Cela fait maintenant trois jours et demi que nous courons et traversons des vallées remplies de bosquets de trembles jaunes. Nous avons des sommets brisant les poumons atteignant près de 12 000 pieds et claquant parmi les rochers au bord de lacs couleur ardoise. Mais tout à coup, mon groupe, un petit groupe d’athlètes amateurs d’endurance, se voit confronté à un défi inattendu: comment franchir 30 pieds de chaussée?

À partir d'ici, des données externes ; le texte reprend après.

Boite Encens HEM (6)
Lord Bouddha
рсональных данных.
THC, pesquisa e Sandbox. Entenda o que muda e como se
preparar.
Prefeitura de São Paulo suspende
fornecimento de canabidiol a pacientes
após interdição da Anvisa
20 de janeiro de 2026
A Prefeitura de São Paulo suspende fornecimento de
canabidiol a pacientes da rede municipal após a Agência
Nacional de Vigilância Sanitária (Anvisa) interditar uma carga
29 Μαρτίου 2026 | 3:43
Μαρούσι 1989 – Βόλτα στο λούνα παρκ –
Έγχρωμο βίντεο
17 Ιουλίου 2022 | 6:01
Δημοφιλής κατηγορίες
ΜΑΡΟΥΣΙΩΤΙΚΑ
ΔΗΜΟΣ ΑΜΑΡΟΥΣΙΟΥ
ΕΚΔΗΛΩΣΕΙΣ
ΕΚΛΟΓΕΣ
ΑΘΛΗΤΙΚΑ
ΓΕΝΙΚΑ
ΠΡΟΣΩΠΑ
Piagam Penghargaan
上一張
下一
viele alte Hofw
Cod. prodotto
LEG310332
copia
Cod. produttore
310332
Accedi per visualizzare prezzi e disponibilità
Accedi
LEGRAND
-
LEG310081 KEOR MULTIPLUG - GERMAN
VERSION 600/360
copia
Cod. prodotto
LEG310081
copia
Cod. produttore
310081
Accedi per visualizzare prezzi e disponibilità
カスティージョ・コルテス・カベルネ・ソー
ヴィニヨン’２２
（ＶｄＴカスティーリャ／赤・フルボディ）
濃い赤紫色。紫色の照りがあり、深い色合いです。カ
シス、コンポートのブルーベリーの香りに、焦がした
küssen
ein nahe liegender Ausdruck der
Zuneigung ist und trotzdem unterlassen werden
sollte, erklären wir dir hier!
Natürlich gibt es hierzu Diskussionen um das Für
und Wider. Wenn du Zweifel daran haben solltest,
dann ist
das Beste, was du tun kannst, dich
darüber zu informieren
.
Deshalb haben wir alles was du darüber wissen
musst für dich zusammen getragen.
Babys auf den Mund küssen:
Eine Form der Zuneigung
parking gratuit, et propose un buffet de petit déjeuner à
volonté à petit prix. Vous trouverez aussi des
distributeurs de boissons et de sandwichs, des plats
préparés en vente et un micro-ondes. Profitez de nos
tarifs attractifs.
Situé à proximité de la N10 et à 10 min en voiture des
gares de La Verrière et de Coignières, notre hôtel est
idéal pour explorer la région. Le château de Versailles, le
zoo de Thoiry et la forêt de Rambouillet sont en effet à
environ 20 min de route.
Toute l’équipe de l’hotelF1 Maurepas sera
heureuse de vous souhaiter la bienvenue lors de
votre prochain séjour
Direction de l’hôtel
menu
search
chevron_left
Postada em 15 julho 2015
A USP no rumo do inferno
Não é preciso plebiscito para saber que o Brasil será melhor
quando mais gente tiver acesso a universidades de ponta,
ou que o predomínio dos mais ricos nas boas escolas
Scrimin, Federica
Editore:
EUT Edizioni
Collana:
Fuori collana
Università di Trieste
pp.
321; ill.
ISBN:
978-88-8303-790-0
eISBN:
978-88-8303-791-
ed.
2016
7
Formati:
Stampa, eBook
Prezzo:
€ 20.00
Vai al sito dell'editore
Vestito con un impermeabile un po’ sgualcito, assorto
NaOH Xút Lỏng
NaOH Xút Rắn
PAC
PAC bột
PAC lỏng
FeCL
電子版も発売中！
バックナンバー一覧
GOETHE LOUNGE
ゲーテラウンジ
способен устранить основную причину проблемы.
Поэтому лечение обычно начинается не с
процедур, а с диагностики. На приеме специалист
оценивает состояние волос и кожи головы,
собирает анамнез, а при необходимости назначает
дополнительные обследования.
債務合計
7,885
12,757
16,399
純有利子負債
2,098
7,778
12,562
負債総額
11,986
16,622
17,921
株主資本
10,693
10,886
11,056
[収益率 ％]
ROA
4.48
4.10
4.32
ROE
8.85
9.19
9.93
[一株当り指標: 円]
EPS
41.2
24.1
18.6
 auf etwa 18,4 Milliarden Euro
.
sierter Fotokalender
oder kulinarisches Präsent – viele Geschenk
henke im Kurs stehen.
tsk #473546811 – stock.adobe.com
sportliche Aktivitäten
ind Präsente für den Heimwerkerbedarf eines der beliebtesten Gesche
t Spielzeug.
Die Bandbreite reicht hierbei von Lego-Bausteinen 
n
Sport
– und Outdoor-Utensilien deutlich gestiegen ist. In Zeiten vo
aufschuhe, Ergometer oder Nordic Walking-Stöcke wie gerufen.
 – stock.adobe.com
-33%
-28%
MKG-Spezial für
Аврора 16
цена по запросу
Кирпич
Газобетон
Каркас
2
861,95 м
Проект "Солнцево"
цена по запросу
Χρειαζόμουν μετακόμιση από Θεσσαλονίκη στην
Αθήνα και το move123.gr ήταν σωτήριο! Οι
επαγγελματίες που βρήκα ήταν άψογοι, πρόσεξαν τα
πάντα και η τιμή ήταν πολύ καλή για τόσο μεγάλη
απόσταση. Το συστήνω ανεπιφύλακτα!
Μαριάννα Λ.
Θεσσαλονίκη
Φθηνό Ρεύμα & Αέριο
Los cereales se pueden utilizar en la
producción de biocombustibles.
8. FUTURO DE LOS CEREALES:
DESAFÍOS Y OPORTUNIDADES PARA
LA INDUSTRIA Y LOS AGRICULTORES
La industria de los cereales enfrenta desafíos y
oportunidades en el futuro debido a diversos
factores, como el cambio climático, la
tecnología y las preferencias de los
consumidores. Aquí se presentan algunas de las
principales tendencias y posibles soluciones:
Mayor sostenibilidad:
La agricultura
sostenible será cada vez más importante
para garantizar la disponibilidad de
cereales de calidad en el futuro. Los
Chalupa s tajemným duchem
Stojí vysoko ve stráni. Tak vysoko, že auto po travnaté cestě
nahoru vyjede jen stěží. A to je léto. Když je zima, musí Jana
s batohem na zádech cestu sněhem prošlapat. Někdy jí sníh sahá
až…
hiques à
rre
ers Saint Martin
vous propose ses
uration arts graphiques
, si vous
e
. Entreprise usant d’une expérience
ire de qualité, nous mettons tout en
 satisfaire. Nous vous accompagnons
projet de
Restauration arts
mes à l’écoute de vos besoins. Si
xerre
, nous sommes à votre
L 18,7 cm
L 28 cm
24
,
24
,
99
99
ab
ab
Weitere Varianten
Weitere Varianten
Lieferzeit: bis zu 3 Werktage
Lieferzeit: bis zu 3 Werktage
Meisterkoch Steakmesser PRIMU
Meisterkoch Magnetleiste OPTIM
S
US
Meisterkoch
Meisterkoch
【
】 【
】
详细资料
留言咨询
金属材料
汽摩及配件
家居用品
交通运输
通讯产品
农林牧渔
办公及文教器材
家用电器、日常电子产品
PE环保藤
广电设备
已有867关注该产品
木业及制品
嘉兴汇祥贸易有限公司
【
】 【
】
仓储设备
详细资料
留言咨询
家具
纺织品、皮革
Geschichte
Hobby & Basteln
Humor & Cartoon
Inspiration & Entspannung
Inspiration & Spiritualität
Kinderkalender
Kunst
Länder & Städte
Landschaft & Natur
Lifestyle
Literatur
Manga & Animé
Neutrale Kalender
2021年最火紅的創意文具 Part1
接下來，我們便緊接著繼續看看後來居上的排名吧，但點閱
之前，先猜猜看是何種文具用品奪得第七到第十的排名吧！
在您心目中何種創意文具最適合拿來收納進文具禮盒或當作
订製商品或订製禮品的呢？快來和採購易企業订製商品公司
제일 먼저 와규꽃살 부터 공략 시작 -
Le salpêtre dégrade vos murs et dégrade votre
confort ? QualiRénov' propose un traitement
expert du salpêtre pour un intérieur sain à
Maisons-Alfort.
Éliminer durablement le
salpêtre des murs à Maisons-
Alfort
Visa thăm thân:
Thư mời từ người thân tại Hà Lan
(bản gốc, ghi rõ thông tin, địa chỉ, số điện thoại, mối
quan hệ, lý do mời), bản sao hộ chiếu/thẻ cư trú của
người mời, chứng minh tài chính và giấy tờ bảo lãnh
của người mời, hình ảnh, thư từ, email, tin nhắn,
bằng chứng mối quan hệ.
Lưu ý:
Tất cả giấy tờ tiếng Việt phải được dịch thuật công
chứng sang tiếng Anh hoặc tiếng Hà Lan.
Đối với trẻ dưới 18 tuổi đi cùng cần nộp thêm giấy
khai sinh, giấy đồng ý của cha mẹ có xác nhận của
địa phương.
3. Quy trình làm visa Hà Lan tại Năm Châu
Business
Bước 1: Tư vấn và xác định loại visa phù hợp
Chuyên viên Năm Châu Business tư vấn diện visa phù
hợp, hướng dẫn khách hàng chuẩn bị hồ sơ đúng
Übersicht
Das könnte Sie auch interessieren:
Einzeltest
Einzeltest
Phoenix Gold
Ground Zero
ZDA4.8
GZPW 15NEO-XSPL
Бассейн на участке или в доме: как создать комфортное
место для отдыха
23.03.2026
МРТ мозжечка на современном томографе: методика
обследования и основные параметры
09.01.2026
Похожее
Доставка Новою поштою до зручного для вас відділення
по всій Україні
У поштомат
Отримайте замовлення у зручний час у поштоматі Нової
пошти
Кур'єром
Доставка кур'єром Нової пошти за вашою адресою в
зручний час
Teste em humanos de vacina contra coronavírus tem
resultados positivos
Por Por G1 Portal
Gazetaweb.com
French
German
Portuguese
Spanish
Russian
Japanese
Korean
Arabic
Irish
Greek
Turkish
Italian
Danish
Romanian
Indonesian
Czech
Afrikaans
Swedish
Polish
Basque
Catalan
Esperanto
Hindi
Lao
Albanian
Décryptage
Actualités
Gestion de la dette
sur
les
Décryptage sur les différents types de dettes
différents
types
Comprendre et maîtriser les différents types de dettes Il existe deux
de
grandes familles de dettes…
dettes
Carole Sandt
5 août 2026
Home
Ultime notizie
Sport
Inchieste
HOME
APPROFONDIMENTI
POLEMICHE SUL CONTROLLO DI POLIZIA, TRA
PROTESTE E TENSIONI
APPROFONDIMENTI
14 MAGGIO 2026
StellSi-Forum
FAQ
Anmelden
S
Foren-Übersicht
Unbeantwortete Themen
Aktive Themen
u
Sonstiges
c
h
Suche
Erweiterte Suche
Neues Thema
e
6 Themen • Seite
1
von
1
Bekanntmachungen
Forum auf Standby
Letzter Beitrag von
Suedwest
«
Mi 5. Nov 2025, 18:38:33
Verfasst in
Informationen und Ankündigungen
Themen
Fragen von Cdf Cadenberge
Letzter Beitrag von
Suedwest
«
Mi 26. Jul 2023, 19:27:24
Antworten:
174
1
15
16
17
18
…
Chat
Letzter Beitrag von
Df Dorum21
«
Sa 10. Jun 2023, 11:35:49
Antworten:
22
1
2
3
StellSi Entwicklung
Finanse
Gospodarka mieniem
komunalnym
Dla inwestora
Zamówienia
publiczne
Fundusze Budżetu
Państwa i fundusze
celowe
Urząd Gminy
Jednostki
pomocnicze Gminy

C’est la question que notre guide Rickey Gates pose la seule fois où nous avons emprunté une route pendant toute la durée de la Hut Run Hut de 100 milles en septembre. C’est un trekking qu’il mène chaque été dans les montagnes Rocheuses du Colorado, en suivant un réseau de sentiers délicats d’une beauté absolument déconcertante. Gates, qui cache un sens de l'humour espiègle sous sa moustache touffue, nous demande de traverser le Top of the Rockies Byway autrement que par la course à pied, car nous courons depuis des jours et des jours après. . "Alors, qu'est-ce que ce sera?" Demande-t-il. "Comment allez-vous le traverser?" Beaucoup d'entre nous sont d'âge moyen et grisonnants, tous âgés assez pour savoir mieux que pour entreprendre ce voyage. Nous ne pouvons pas vraiment décider comment traverser la route à deux voies qui relie Aspen à Minturn, dans le Colorado. Faites comme des zombies qui traînent nos carcasses endommagées? Non, déjà fait par d'autres Hut Run Hutters. Hmm. Eh bien, au-delà de la terre battue pendant des jours, notre groupe a passé pas mal de temps à sauter de cailloux à travers criques. Pas un seul d'entre nous n'a été mouillé. Donc nous allons sauter. Vous pensez peut-être que voyager à pied dans les Rocheuses pendant six jours est une entreprise sérieuse, voire exténuante. Mais Hut Run Hut est un exercice joyeux, un moyen pour les coureurs de différentes capacités de récolter les fruits de l’enregistrement de tous ces miles d’entraînement. Une douzaine de participants courent et marchent de 10 à 20 milles par jour, passant huit heures ou plus sur des pistes à voie unique et des chemins de terre isolés. Et chaque nuit, ils séjournent dans l'une des cabanes de l'arrière-pays qui parsèment le paysage dans le centre du Colorado. Donc, oui, Hut Run Hut est sérieusement difficile, peut-être en infligeant une véritable tribut sur le corps. Mais Gates estime qu'un tel effort devrait également être rempli de joie.